In the world of cloud services, Availability is a key metric measured by your customer to ensure they are getting what they are paid for. But Availability (sometimes also referred to as uptime) is an IT service metric which usually measures the time when the service was completely inaccessible to its users. It doesn’t translate well to a cloud service based architecture where the chances of your service being completely down is far fewer than the service not behaving properly. Typically when a team measures the Availability of their service, they use a combination of synthetic tests & monitors which run on a schedule and count the minutes when the service was unavailable. Once you have this number, you can calculate the availability using the formula for the specified time window –

Availability = (total mins - outage mins)/(total minutes)%

The problem with this metric is that it doesn’t accurately capture what your users are experiencing in terms of a usable product.
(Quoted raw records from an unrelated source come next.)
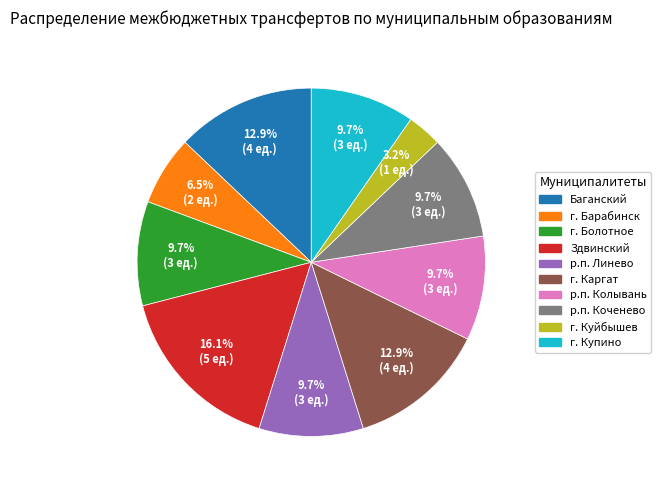

Is it true that р.п. Колывань is 10% of the pie?

True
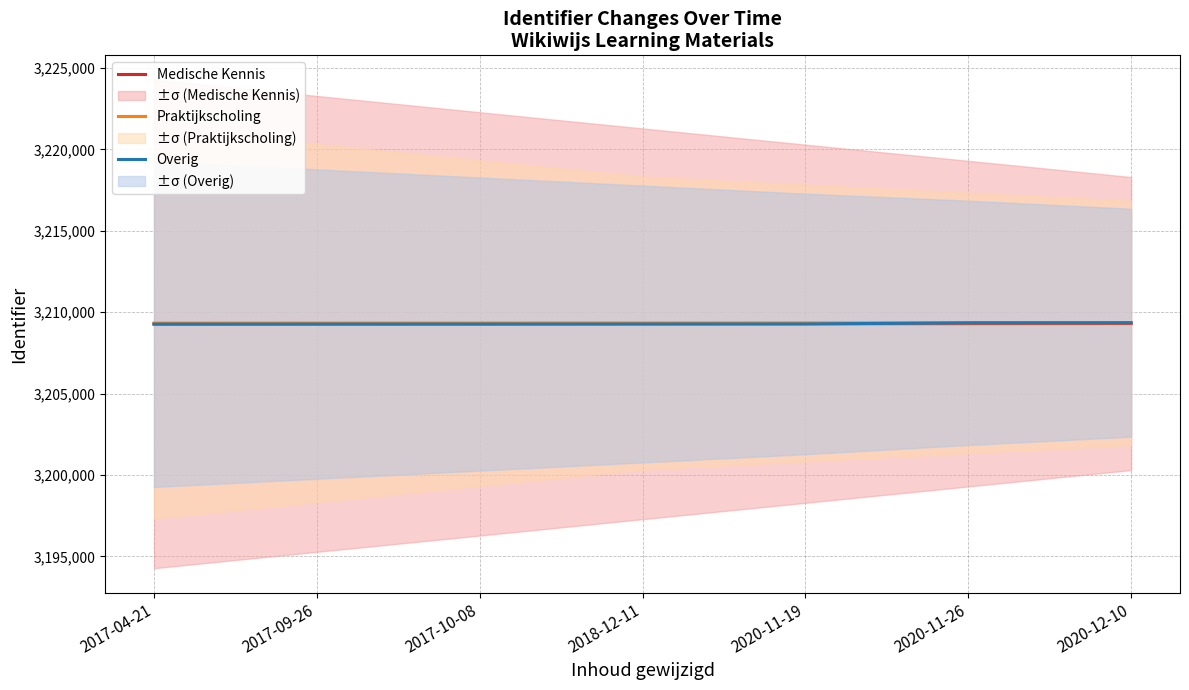

Reading left to right, list all the values displayed in this chart.

Medische Kennis: 3209272	3209277	3209278	3209283	3209288	3209293	3209298
Praktijkscholing: 3209325	3209326	3209329	3209332	3209335	3209338	3209341
Overig: 3209264	3209266	3209268	3209270	3209275	3209344	3209350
For example, if you provide a web service where search is a key scenario and 20% of a particular user’s search are failing, you have a highly available service but it is still a bad experience for your user.

To combat this gap, we have usually required for all our team’s services to define & measure another metric called Service Reliability. Reliability as a metric is very common in the world of electronics and is measured as Mean Time Between Failure (MTBF) and Mean Time To Repair (MTTR) and usually not used in the world of cloud services. A simple definition of Service Reliability is the ratio of the number of times your service behaves correctly over all the times it was invoked to serve its user. If you provide RESTful API based service, you can use a simple formula such as –

Reliability = (total number of success (HTTP status 2xx))/(total number of invocations)%

You could add further attributes/dimension to this formula which can track things such as scenario (for example, ‘search’ or ‘checkout’), customer (a unique customer id). By using such a metric, you can easily identify the overall quality of service provided by your application and can also easily drill into hotspots with respect of scenarios and customers. Another advantage of measuring & ensuring high Service Reliability, you are also ensuring you are providing a highly available service as defined by the Availability metric.